CHINA's cabinet, or State Council, has published a list of Shanghai free-trade zone (FTZ) policies it hopes will be replicated in other Chinese cities to accelerate growth and lift restrictions on foreign investment.
Needed reforms to be replicated include simplifying approvals for overseas investment, easing regulations on cross-border cargo flows, and easing currency conversions and widening the role of market forces.
"The announcement appeared to be a general guideline without detailed measures on how and where to expand the Shanghai policies," said Zhao Xiaolei, head of Shanghai University of Finance and Economics' FTZ research institute.

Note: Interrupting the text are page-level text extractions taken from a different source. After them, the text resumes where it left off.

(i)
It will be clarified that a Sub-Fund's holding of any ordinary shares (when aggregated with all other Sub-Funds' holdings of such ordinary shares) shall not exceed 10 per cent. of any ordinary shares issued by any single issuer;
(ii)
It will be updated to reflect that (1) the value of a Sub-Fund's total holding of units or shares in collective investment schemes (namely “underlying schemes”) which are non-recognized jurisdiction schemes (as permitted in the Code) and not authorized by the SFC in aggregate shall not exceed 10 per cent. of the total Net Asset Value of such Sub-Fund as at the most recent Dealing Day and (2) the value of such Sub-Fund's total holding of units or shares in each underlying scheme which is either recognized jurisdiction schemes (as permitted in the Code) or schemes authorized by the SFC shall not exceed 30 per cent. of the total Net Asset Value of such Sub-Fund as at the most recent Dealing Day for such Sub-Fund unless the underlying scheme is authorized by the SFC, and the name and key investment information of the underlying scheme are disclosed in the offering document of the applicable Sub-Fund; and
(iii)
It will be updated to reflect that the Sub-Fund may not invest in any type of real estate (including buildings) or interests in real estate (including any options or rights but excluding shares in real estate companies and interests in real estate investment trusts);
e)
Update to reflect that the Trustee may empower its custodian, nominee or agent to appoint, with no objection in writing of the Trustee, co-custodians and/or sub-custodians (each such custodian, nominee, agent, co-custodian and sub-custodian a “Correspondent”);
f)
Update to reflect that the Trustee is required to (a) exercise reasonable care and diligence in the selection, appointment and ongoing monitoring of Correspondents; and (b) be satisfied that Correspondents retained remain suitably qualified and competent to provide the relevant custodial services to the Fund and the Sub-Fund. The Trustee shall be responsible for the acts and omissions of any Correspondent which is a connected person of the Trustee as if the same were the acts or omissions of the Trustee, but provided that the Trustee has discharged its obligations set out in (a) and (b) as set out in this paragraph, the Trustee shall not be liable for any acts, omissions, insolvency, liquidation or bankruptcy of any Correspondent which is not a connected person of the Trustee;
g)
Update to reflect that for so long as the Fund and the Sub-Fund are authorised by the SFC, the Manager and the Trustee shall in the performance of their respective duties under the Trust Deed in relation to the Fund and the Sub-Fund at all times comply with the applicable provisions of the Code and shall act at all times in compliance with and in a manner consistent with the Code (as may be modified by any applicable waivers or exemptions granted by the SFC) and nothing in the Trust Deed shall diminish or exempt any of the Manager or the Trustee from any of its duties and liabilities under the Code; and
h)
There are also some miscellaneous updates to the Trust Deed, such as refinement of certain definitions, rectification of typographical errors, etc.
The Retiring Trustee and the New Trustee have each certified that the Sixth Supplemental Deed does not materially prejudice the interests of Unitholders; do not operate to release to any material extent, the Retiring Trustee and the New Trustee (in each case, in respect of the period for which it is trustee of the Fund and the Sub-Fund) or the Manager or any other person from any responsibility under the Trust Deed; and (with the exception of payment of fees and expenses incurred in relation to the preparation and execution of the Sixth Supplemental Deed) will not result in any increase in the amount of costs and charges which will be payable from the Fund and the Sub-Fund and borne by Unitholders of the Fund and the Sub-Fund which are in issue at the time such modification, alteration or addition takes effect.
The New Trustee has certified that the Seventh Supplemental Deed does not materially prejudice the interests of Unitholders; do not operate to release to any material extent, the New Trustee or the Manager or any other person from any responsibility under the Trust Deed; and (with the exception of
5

"It is highly expected a fresh round of efforts to bolster FTZ developments will roll out soon," said Prof Zhao, reports Hong Kong's South China Morning Post.
In late October, President Xi Jinping likened the Shanghai FTZ to "seeds" of economic reforms, while urging policymakers to expand the pilot scheme nationwide.
While cracking down on social liberty, with more control over the Internet and the arrests of free speech advocates and political dissidents, Beijing also appears to be liberalising economic freedoms.
At the end of last year, the State Council approved three new FTZs in Fujian, Tianjin and Guangdong, while endorsing Shanghai's plan to more than quadruple the geographic size of its zone to 120.7 square kilometres.
When the Shanghai FTZ was inaugurated in September 2013, Beijing pledged to make the yuan convertible, but this has yet to occur with businesses expressing discontent at the lack of transparency and clarity of policies.